- **AANGELEVERDE TEKST**:
((

Vooraf:

een scheidingsrelais wordt veelal ingeschakeld wanneer de motor loopt. De stuurdraad (dat is het signaalstroompje dat zorgt voor het OK voor de stroomdoorvoer naar de caravan) komt normaal gesproken van de D+ aansluiting op de dynamo. Kortom: alleen wanneer de motor loopt wordt de caravan voorzien van (laad-)stroom. Een schema daarvan is niet bijgevoegd. We gaan het nu hebben over het aanstuursignaal dat van het contactslot komt. Dat heeft bepaalde voordelen. Wilt u het scheidingsrelais toch aansturen uitsluitend vanaf de dynamo (dus draaiende motor)? Geen probleem. De d-h-z-methode is zonder meer aan te passen aan uw wensen.

 

Aansluiting constante-stroomdraad door middel van een scheidingsrelais.

Door middel van een constante stroomdraad (CS) is het mogelijk de caravan-accu vanuit het elektrisch systeem van de auto op te laden tijdens het rijden.
Een CS is, simpel gezegd, een elektriciteitsdraad tussen het elektrisch systeem van de auto en dat van de caravan. Eerste voorwaarde hierbij is dat die systemen op de zelfde spanning werken, bijv. 12 Volt.
Daarnaast moet de toegepaste materialen en de wijze van aansluiten aan een aantal eisen voldoen.
Zo is de kwaliteit van de draad van belang. Hieronder wordt onder meerdere de soort isolatie, maar zeker ook de kwaliteit van de toegepaste koperdraad verstaan. In andere publicaties wordt daarover veel gezegd.

Algemeen.
De toelichting en beschrijving hieronder is bedoeld voor iemand met een basiskennis op het gebied van (auto-) elektriciteit. Het is zeker niet de bedoeling belerend te zijn, noch om volledig te zijn.
Omwille van de leesbaarheid en begrijpelijkheid zijn een aantal punten gesimplificeerd. Voor de een zijn sommige beschreven handelingen en begrippen waarschijnlijk gesneden koek, voor een ander net de aanwijzing die hij nodig heeft.
Dit document beschrijft enkele principes en licht nog wat werkzaamheden toe in de ‘Toelichting’ met betrekking tot het inbouwen van een CS tot de aanhangwagen- of caravanaansluiting (de contactdoos bij de trekhaak).

))

- **OPGESLAGEN GEGEVENS**:

((

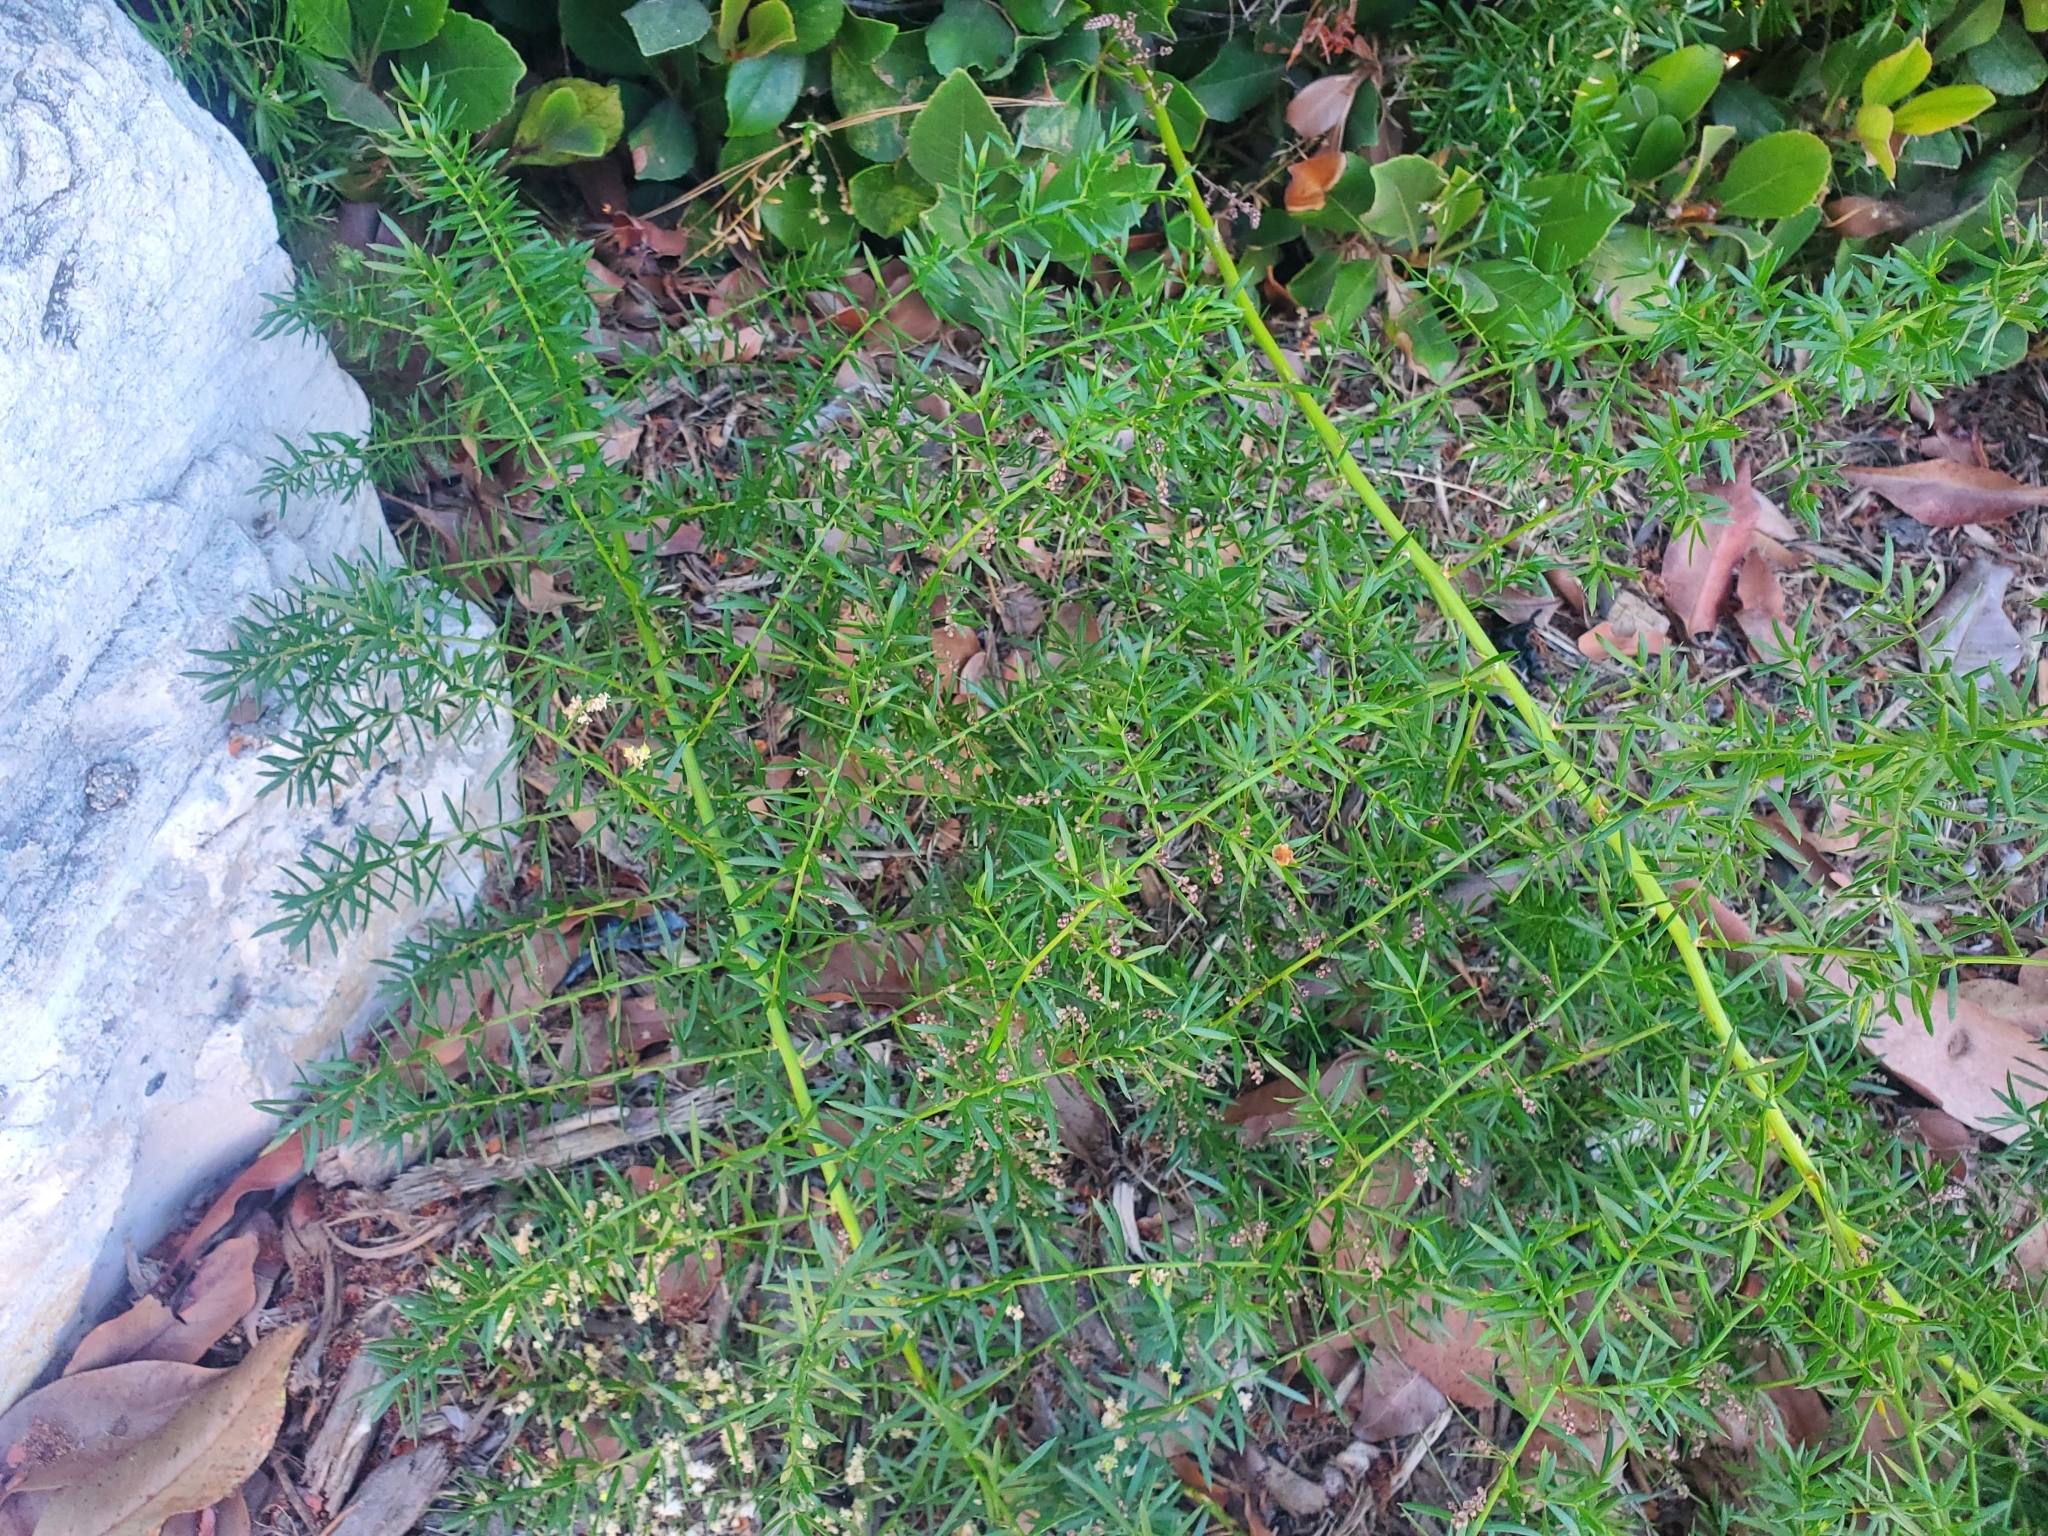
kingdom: Plantae
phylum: Tracheophyta
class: Liliopsida
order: Asparagales
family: Asparagaceae
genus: Asparagus
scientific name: Asparagus aethiopicus
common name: Sprenger's asparagus fern
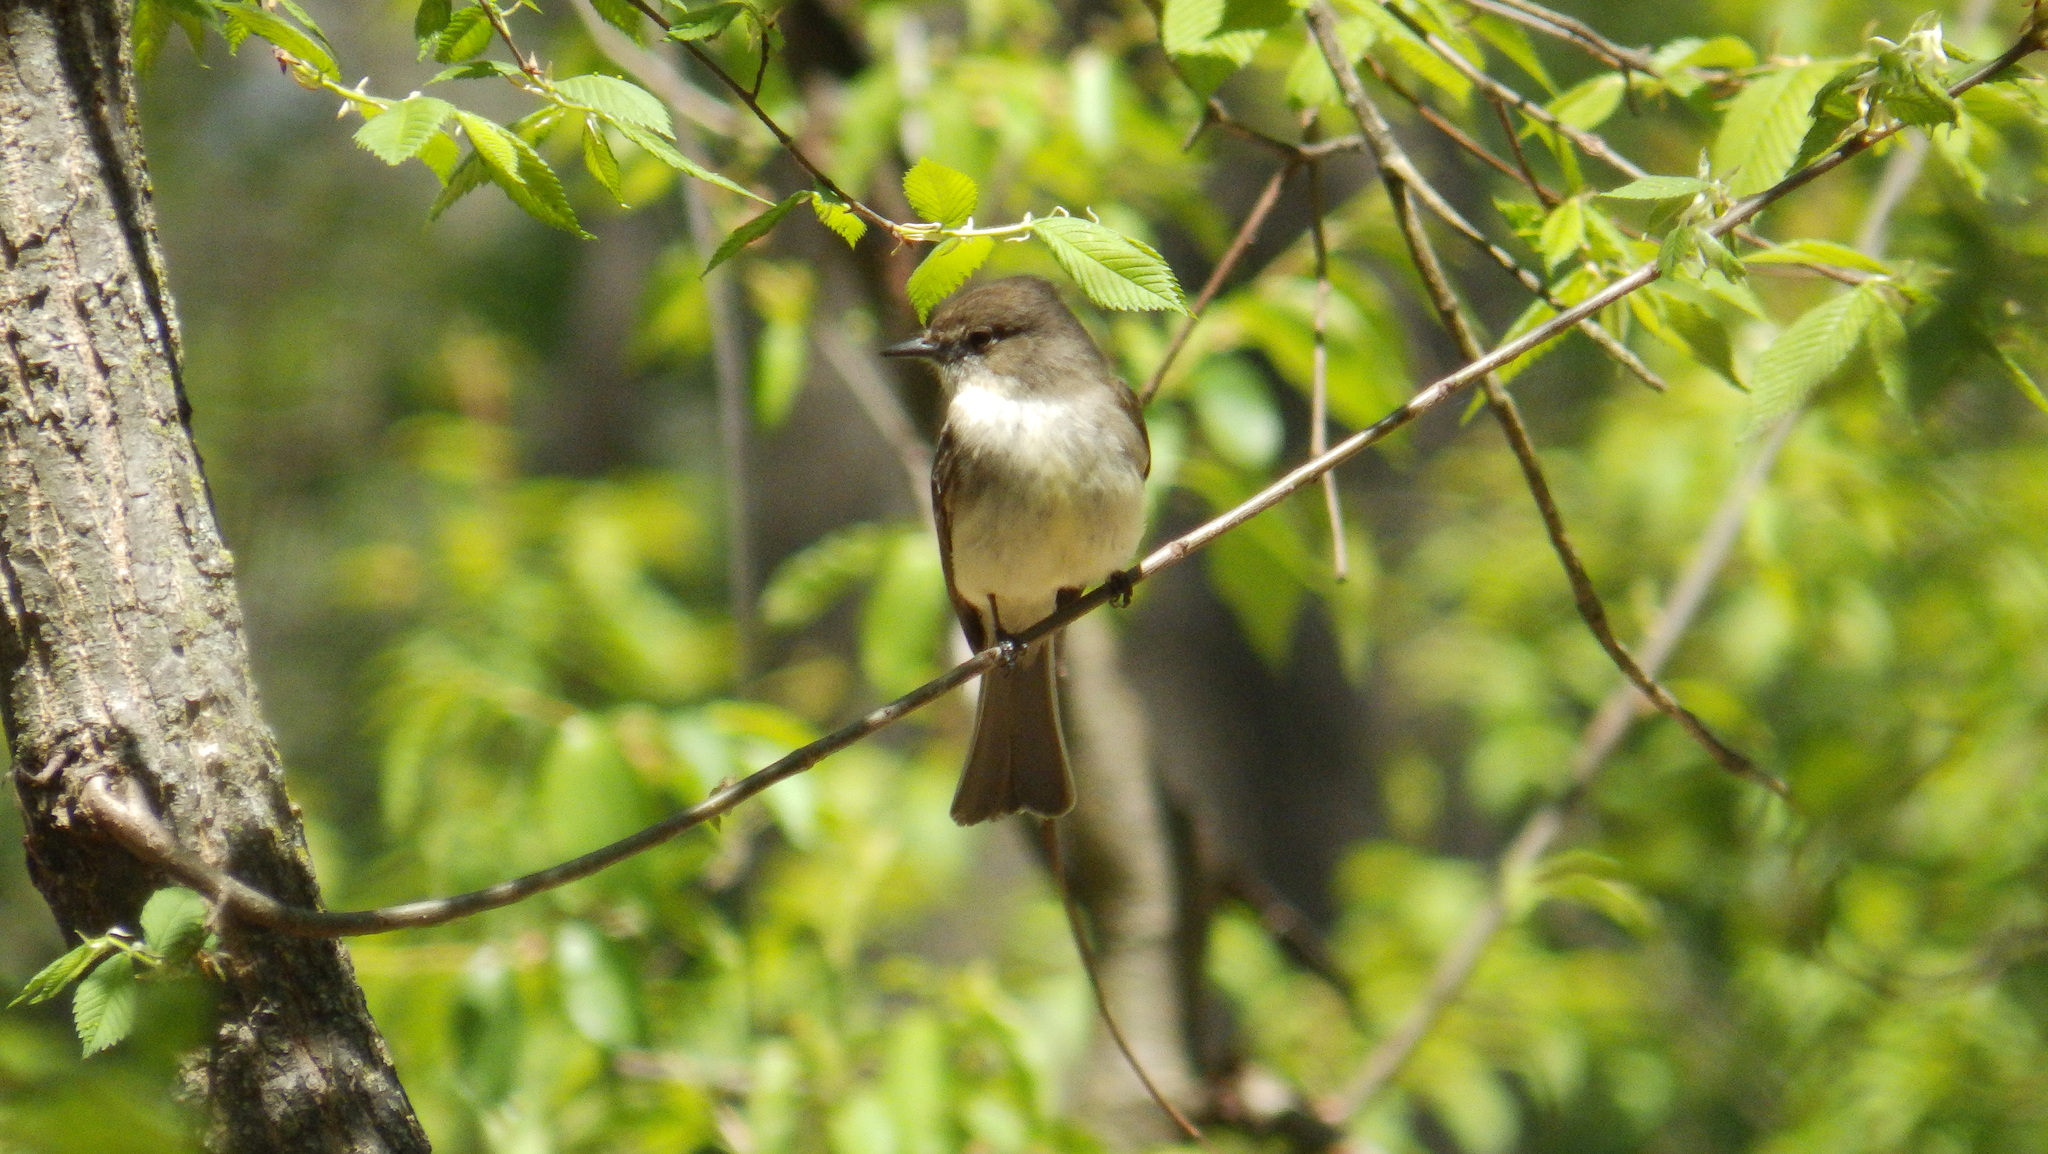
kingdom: Animalia
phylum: Chordata
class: Aves
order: Passeriformes
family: Tyrannidae
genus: Sayornis
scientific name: Sayornis phoebe
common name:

))

Beantwoord de volgende vragen met de tekst over de constante stroomdraad.
(a) Van welke aansluiting komt de stuurdraad van een scheidingsrelais normaal gesproken?
(b) Wat is de eerste voorwaarde voor een constante stroomdraad tussen auto en caravan?
(c) Voor wie zijn de toelichting en beschrijving bedoeld?

- **VERWACHT ANTWOORD**:
(a) Van de D+ aansluiting op de dynamo.
(b) Dat de elektrische systemen van de auto en de caravan op dezelfde spanning werken, bijvoorbeeld 12 Volt.
(c) Voor iemand met een basiskennis op het gebied van (auto-)elektriciteit.